Everywhere you look, there’s a lot of fear about where we are now and what’s ahead. So for the past month, I’ve been gathering stories from people who are facing fear with courage–often in surprising ways. They represent a wide range of politics, but they share one very important thing: in the face of fear and a nation divided, they’re working hard to create communities that can cross that division.
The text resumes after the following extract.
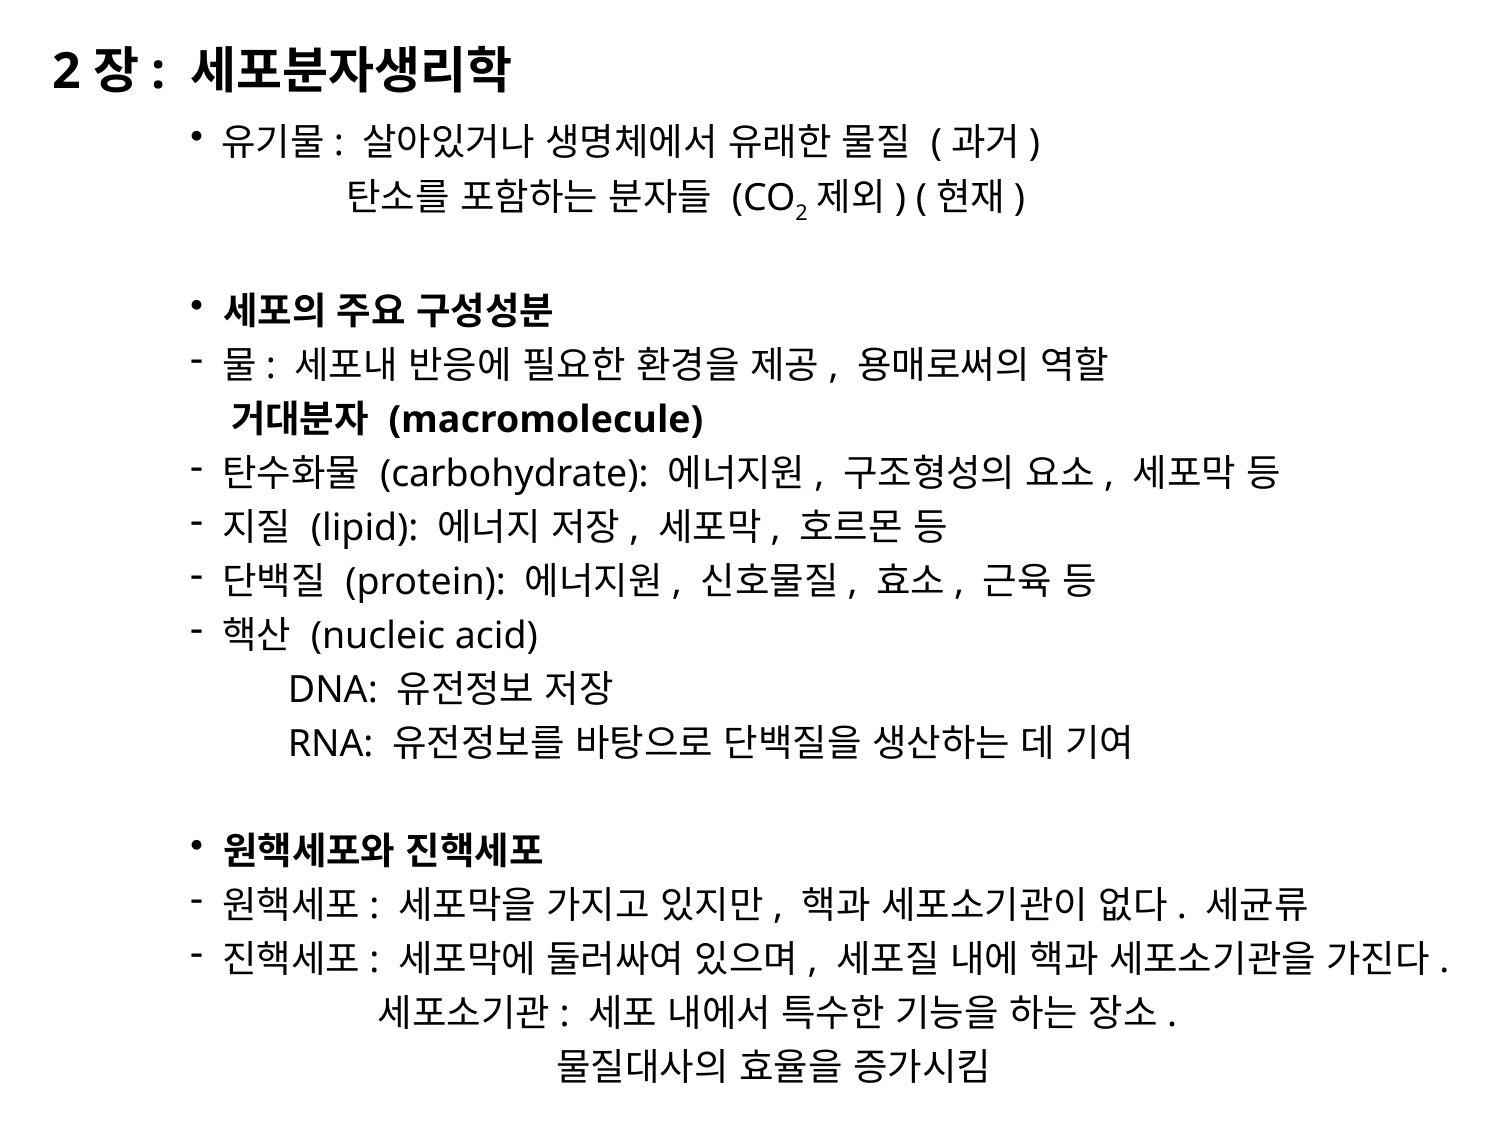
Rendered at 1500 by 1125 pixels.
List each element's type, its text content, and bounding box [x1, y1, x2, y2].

text_box 2장: 세포분자생리학 [37, 30, 528, 106]
text_box 유기물: 살아있거나 생명체에서 유래한 물질 (과거) 탄소를 포함하는 분자들 (CO2제외) (현재) 세포의 주요 구성성분 물: 세포내 반응에 필요한 환경을 제공, 용매로써의 역할 거대분자 (macromolecule) 탄수화물 (carbohydrate): 에너지원, 구조형성의 요소, 세포막 등 지질 (lipid): 에너지 저장, 세포막, 호르몬 등 단백질 (protein): 에너지원, 신호물질, 효소, 근육 등 핵산 (nucleic acid) DNA: 유전정보 저장 RNA: 유전정보를 바탕으로 단백질을 생산하는 데 기여 원핵세포와 진핵세포 원핵세포: 세포막을 가지고 있지만, 핵과 세포소기관이 없다. 세균류 진핵세포: 세포막에 둘러싸여 있으며, 세포질 내에 핵과 세포소기관을 가진다. 세포소기관: 세포 내에서 특수한 기능을 하는 장소. 물질대사의 효율을 증가시킴 [175, 101, 1474, 1096]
Jimmy Graham has spent his life thinking about how to keep other people safe. He’s a former Navy Seal and CIA bodyguard, and the founder and CEO of the Able Shepherd program, an elite self-defense program that equips people to handle guns safely in high-stress situations like being in a building with an active shooter. When I spoke with Jimmy, we mostly sidestepped the conversation about if we should be carrying guns, and instead talked about how to make using them safer.
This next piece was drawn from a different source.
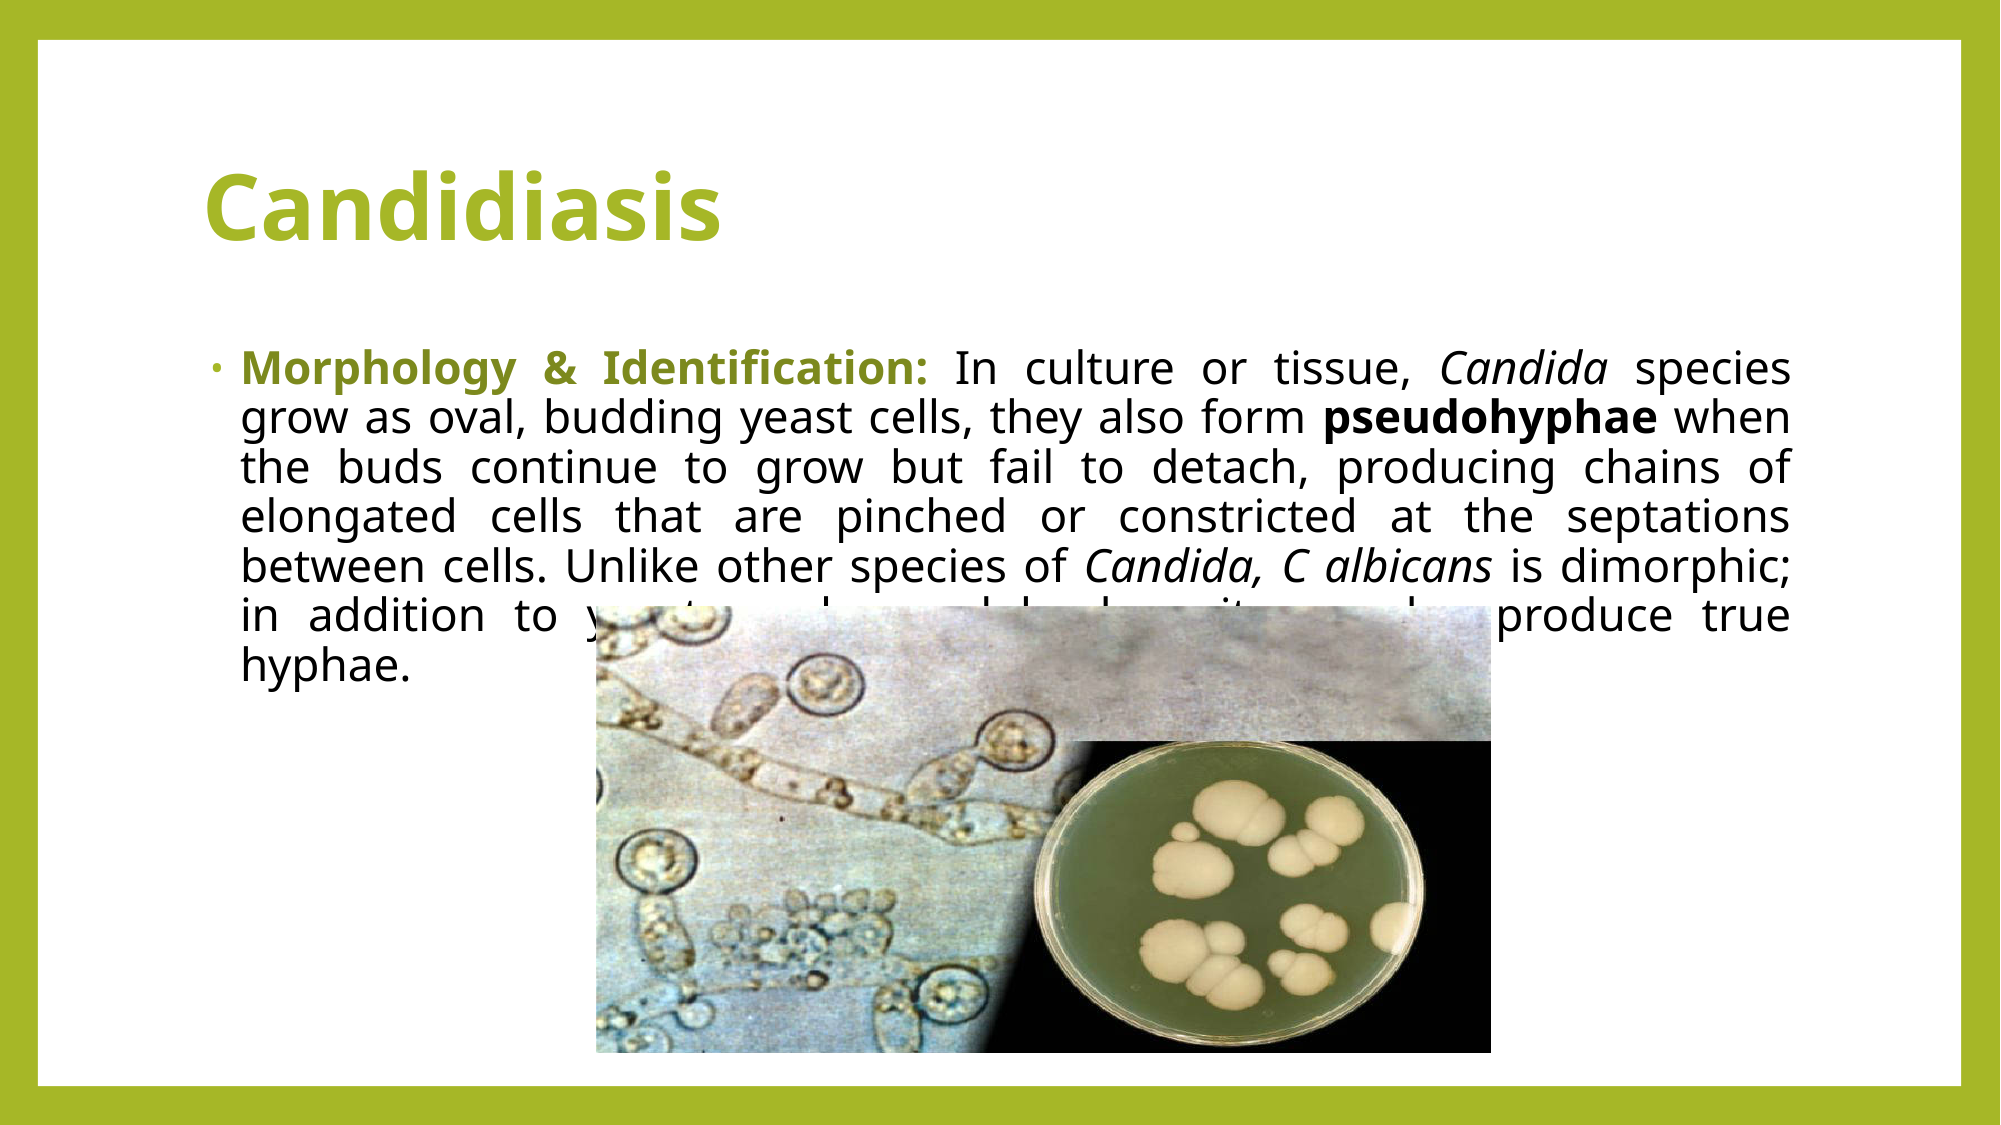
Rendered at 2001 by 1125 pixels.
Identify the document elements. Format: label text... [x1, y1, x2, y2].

title Candidiasis [187, 99, 1808, 323]
picture [596, 606, 1491, 1053]
list Morphology & Identification: In culture or tissue, Candida species grow as oval, budding yeast cells, they also form pseudohyphae when the buds continue to grow but fail to detach, producing chains of elongated cells that are pinched or constricted at the septations between cells. Unlike other species of Candida, C albicans is dimorphic; in addition to yeasts and pseudohyphae, it can also produce true hyphae. [187, 337, 1808, 1000]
“75% of people will shoot the wrong person when they’re excited or scared,” Jimmy told me. “It doesn’t matter if they’re FBI, they’re police, if they’re military.”
So he created a training system that used the reality-based scenario training he’d learned from his time with the Seals, where they wore protective equipment and used real guns that had been converted to fire training ammunition.
“The best way to learn how to shoot people is to shoot people,” Jimmy said. “And you do it over and over, and you create neural pathways. A lot of times the person who does the right thing isn’t the bravest or the fastest or the smartest. It’s the one that’s most familiar with it.”
Jimmy says that this is just as true of law enforcement as it is of citizens. He does a lot of work with the police to get outdated training systems up to date. But he’s also troubled by the way bad cops have given a bad rap to the entire system.
“I absolutely support law enforcement, but if you’re a bad apple, we need to get rid of you and sing it from the rooftops. We don’t protect criminals. You belong in jail. Period. It protects the guys that are out there doing it for the right reasons.”
Jimmy’s work isn’t just about guns. He helped launch the Stand in the Gap Initiative, which seeks to bring communities together by developing what Jimmy calls “a root cellar mentality.” If the power goes out or there’s a blizzard or a hurricane, communities are prepared with food, water, a radio for offline communication, and a pre-established network of neighbors or friends who are ready to be at each other’s homes in a matter of minutes.
I used to think that the root cellar mentality was a little extreme. But then a year ago PG&E shut off our power for four days to prevent wildfires. And then COVID-19 happened and suddenly the shelves in our grocery stores were empty. I was lucky to live in a place where community already existed. When the power went out, our neighbors who had a generator invited us to come over to charge our phones and computers. They fed us dinner. But my neighborhood is unusual; Jimmy is trying to build communities where that kind of connection becomes typical.
“It’s a good way to live,” Jimmy said. “We just got comfortable. We needed each other before. Now we don’t because of Amazon and Walmart, right? And that’s cool, but we left a good way to live. That, I think, is the answer: take care of one another in communities. That’s the way we were designed to live anyways.”